Page-level text extractions
*****

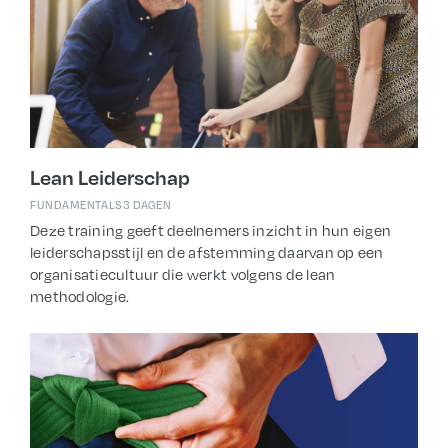
Lean Leiderschap
FUNDAMENTALS
3 DAGEN
Deze training geeft deelnemers inzicht in hun eigen
leiderschapsstijl en de afstemming daarvan op een
organisatiecultuur die werkt volgens de lean
methodologie.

*****

• _EXERCISE OBJECTIVE_: Leaving out the images, return the entries above exactly as they read.

• _TASK ANSWER_:
Lean Leiderschap
FUNDAMENTALS
3 DAGEN
Deze training geeft deelnemers inzicht in hun eigen
leiderschapsstijl en de afstemming daarvan op een
organisatiecultuur die werkt volgens de lean
methodologie.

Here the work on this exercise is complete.